Wij toetsen hierbij o.a. aan (norm)debiet, opstuwing, stroomsnelheid en erosiebestendigheid.

Ad 8: De tijdelijke dam of versmalling mag geen ontoelaatbare peilstijgingen veroorzaken als gevolg van het ontbreken van voldoende wateroppervlakte. Afhankelijk van de tijdsduur en de grootte van de dam of versmalling, het peilgebied en invloed uit de omgeving (zoals neerslagvoorspellingen) wordt hiervoor een afweging gemaakt.

3.4. Stabiliteit waterkeringen

Toetsingscriteria:

Tijdens de werkzaamheden:

  • 9.

    Heeft de tijdelijke dam of versmalling geen negatieve effecten op de waterkering.

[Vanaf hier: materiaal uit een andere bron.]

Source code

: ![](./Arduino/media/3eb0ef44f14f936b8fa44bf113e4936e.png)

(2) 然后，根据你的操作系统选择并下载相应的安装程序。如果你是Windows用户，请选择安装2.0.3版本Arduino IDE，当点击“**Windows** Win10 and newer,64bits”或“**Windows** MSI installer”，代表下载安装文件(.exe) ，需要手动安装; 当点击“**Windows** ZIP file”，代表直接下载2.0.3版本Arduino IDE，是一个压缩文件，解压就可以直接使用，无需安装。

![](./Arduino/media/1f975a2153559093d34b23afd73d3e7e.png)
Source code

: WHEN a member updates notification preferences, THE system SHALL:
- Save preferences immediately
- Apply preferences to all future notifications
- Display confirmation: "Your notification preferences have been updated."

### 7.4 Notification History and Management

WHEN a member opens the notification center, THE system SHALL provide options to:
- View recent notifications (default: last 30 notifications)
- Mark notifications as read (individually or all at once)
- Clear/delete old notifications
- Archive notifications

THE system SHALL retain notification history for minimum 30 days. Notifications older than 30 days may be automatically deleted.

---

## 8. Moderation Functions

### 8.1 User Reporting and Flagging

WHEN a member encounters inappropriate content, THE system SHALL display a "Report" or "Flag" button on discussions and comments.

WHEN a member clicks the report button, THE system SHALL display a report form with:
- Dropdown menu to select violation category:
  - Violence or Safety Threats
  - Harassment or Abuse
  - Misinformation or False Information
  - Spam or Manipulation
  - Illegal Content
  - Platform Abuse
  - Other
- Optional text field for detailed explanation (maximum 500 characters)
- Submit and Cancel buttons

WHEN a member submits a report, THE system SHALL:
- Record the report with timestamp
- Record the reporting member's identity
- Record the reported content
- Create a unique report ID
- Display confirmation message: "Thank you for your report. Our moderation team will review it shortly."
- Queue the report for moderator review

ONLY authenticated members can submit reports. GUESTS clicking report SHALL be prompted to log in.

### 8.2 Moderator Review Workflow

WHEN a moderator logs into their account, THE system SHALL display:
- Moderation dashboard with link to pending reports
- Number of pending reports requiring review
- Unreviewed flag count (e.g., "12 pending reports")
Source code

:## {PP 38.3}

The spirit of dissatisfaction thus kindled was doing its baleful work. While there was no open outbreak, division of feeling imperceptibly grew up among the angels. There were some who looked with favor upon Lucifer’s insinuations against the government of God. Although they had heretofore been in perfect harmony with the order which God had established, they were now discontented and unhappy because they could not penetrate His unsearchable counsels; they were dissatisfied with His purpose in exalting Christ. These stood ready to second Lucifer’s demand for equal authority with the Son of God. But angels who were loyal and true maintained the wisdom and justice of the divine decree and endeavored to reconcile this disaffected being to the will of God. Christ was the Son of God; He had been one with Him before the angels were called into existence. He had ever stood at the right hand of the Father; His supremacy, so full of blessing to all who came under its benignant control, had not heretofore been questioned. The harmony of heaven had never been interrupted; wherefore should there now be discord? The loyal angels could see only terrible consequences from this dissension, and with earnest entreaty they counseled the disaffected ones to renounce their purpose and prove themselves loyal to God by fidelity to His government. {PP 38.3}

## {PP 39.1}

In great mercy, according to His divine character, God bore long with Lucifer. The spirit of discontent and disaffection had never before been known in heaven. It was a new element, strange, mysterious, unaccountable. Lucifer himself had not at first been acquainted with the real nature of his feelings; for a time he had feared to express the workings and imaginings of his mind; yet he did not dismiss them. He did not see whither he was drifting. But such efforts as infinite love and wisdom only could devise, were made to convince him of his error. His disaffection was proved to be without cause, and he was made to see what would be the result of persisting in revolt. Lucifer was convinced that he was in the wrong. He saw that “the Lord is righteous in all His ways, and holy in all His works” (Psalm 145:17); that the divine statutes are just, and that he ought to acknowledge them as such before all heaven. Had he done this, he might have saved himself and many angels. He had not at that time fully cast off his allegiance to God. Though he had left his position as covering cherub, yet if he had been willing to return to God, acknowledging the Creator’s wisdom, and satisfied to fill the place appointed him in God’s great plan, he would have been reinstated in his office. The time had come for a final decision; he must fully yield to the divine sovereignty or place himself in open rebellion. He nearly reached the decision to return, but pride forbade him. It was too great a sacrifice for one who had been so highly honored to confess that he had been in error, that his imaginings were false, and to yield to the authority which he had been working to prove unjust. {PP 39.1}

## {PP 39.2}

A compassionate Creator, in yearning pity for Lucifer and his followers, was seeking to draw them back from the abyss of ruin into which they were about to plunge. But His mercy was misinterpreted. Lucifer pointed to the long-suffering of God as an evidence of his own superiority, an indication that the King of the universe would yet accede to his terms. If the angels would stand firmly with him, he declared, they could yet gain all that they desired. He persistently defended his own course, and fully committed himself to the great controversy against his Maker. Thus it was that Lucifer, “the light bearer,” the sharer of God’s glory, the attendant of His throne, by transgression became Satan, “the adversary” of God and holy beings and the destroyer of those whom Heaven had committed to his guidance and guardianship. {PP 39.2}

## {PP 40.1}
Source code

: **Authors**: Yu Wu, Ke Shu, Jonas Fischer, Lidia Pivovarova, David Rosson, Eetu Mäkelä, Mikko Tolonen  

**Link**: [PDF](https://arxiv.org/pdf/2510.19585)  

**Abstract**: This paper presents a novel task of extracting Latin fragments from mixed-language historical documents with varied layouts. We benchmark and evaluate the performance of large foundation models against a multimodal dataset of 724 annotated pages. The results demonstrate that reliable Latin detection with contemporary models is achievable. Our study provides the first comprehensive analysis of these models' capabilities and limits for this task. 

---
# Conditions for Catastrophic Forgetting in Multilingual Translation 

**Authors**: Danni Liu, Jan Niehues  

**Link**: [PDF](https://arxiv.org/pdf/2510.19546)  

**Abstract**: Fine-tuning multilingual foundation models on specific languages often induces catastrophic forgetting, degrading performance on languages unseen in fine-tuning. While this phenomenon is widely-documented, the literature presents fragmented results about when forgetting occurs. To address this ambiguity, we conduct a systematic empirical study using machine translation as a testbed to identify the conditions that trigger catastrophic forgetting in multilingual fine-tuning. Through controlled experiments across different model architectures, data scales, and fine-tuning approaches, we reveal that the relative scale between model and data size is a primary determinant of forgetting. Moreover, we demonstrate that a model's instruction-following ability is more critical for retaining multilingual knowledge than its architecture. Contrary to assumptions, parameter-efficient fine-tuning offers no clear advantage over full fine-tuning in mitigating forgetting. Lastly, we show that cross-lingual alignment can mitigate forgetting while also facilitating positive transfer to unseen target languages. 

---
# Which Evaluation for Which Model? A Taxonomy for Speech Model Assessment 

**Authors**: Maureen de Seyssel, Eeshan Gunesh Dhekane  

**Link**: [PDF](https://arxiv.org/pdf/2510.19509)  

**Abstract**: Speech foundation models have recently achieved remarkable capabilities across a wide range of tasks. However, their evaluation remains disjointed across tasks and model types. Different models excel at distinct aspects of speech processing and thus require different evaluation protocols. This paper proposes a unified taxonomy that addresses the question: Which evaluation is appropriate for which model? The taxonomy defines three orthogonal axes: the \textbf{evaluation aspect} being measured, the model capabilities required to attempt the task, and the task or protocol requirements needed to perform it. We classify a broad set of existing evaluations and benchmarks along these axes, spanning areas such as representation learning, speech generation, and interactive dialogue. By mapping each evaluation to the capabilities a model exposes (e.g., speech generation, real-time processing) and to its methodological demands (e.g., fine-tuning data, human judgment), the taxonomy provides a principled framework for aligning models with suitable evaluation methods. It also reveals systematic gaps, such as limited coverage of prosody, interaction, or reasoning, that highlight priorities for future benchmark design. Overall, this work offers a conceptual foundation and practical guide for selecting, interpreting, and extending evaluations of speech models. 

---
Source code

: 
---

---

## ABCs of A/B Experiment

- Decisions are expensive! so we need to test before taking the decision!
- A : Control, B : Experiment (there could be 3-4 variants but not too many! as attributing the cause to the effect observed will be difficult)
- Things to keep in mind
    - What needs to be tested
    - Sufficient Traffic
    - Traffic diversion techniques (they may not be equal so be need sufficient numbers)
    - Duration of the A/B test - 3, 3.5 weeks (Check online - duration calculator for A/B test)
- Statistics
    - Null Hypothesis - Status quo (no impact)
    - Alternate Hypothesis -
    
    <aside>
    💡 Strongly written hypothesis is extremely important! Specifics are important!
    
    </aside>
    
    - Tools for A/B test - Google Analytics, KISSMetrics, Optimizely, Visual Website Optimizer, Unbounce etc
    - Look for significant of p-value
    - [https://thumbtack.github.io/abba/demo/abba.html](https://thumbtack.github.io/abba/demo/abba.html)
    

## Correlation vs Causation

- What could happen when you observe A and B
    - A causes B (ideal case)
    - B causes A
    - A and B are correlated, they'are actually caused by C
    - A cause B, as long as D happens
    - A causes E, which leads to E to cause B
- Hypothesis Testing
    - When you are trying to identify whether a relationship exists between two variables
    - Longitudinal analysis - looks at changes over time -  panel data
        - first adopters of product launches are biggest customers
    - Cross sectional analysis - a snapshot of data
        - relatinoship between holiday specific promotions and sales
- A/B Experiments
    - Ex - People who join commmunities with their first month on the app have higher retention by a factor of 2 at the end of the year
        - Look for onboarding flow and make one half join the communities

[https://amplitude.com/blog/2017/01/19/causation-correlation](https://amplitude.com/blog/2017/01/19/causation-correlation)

Ad 9: Bij tijdelijke dammen en versmallingen in een waterstaatswerk of de beschermingszone van de waterkering beoordelen wij het effect van de dam of versmalling op de stabiliteit van de waterkering. Wij toetsen op het waterkerend vermogen en het vermogen om weerstand te bieden aan alle faalmechanismen genoemd in het Algemeen Waterkeringenbeleid en de toepasselijke beleidsregels voor waterkeringen.

Wij kijken hierbij onder andere naar de effecten van:

  • 1.

    de uitvoeringsmethode (aanleg en verwijdering van de tijdelijke dam/versmalling);

  • 2.

    het gebruikte materieel, eventueel noodzakelijk geplaatst in het waterstaatswerk;

  • 3.

    de eventuele verwachte effecten van de wijziging grondwaterstand op de waterkering (zowel droogte als vernatting);

  • 4.

    de toename belasting op de waterkering door het gewicht van de tijdelijke dam.

De voorkeursvolgorde van compensatiemaatregelen bij het aanleggen van tijdelijke dammen of versmallingen is gelijk aan de algemene toetsingscriteria, zolang Artikel 1 niet in het geding komt. Een bypass door een waterkering is in principe niet toegestaan.

3.5. Ecologische waterkwaliteit

Delfland spant zich in voor een goede waterkwaliteit. Voor een goede ecologische waterkwaliteit is de inrichting van het watersysteem belangrijk. Daarom wordt gestreefd naar een inrichting van watersystemen met evenwichtige en gezonde populaties van inheemse flora en fauna. Met het openstellen van vismigratieroutes en de realisatie en bescherming van natte ecologische zones (NEZ) draagt Delfland bij aan een goede ecologische waterkwaliteit.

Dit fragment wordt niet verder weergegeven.